In Python 2.x, there's only one read() method because (prior to 
unicode), there was only one type of reading to do.

But as the above example makes clear, in 3.x you simply *can't* write 
code that works correctly with an arbitrary file that might be binary 
or text, at least not without typechecking the return value from 
read().  (In which case, you might as well inspect the file 
object.)  So, the above problem could be fixed by having .read() 
raise an error (or simply not exist) on a binary file object.

In this way, the problem is fixed at the point where it really 
occurs: i.e., at the point of not having decided whether the stream 
is bytes or text.

This also seems to fit better (IMO) with the best practice of 
enforcing str/unicode/encoding distinctions at the point where data 
enters the program, rather than delaying the error to later.

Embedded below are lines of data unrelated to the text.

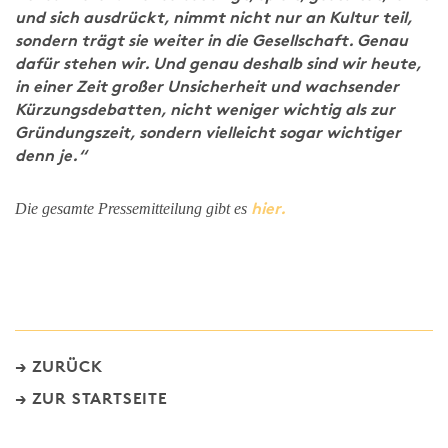
und sich ausdrückt, nimmt nicht nur an Kultur teil,
sondern trägt sie weiter in die Gesellschaft. Genau
dafür stehen wir. Und genau deshalb sind wir heute,
in einer Zeit großer Unsicherheit und wachsender
Kürzungsdebatten, nicht weniger wichtig als zur
Gründungszeit, sondern vielleicht sogar wichtiger
denn je.“
hier.
Die gesamte Pressemitteilung gibt es
ZURÜCK
ZUR STARTSEITE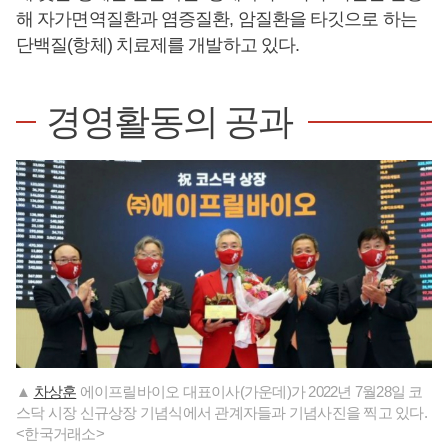
해 자가면역질환과 염증질환, 암질환을 타깃으로 하는
단백질(항체) 치료제를 개발하고 있다.
경영활동의 공과
▲
차상훈
에이프릴바이오 대표이사(가운데)가 2022년 7월28일 코
스닥 시장 신규상장 기념식에서 관계자들과 기념사진을 찍고 있다.
<한국거래소>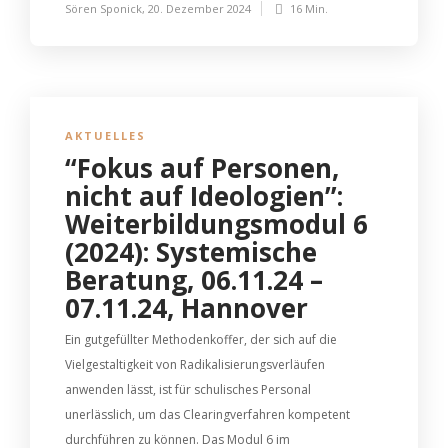
Sören Sponick
,
20. Dezember 2024
16 Min.
AKTUELLES
“Fokus auf Personen,
nicht auf Ideologien”:
Weiterbildungsmodul 6
(2024): Systemische
Beratung, 06.11.24 –
07.11.24, Hannover
Ein gutgefüllter Methodenkoffer, der sich auf die
Vielgestaltigkeit von Radikalisierungsverläufen
anwenden lässt, ist für schulisches Personal
unerlässlich, um das Clearingverfahren kompetent
durchführen zu können. Das Modul 6 im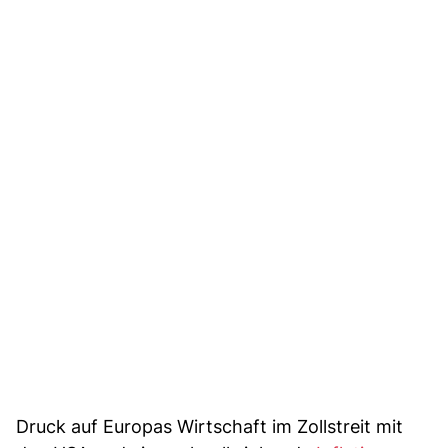
Druck auf Europas Wirtschaft im Zollstreit mit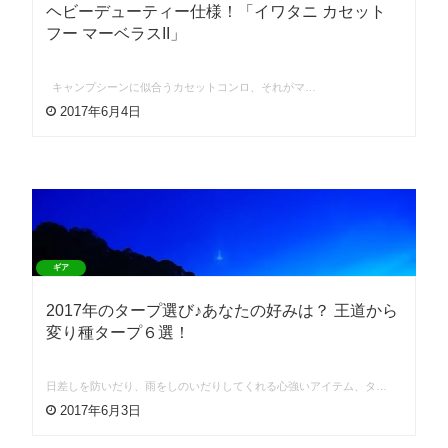
ヘビーデューティー仕様！「イワタニ カセット
フー マーベラスII」
キャンプシーンに似合うカセットコンロ、それがマ…
2017年6月4日
ギア
2017年のタープ選び♪あなたの好みは？ 王道から
変り種タープ６選！
日差しを防いだり、雨をしのいだりしてくれる心強いアイテム、タ…
2017年6月3日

>I thought about  using warning too, but since nobody wants warnings,
>that would be pretty much the same as raising TypeError except for the
>most dedicated individuals (and if I were really dedicated I'd just
>write my own eq() function anyway).

The use case I'm concerned about is code that's not type-specific 
getting a TypeError by comparing arbitrary objects.  For example, if 
you write Python code to create a Python code object (e.g. the 
compiler package or my own BytecodeAssembler), you need to create a 
list of constants as you generate the code, and you need to be able 
to search the list for an equal constant.  Since strings and bytes 
can both be constants, a simple list.index() test could now raise a 
TypeError, as could "item in list".

So raising an error to make bad code fail sooner, will also take down 
unsuspecting code that isn't really broken, and *force* the writing 
of special comparison code -- which won't be usable with things like 
list.remove and the "in" operator.

In comparison, forcing code to be bytes vs. text aware at the point 
of I/O directs attention to the place where you can best decide what 
to do about it.  (After all, the comparison that raises the TypeError 
might occur deep in a library that's expecting to work with text.)

>And the warning would do nothing
>about the issue brought up by Jim Jewett, the unpredictable behavior
>of a dict with both bytes and strings as keys.

I've looked at all of Jim's messages for September, but I don't see 
this.  I do see where raising TypeError for comparisons causes a 
problem with dictionaries, but I don't see how an unequal comparison 
creates "unpredictable" behavior (as opposed to predictable failure to match).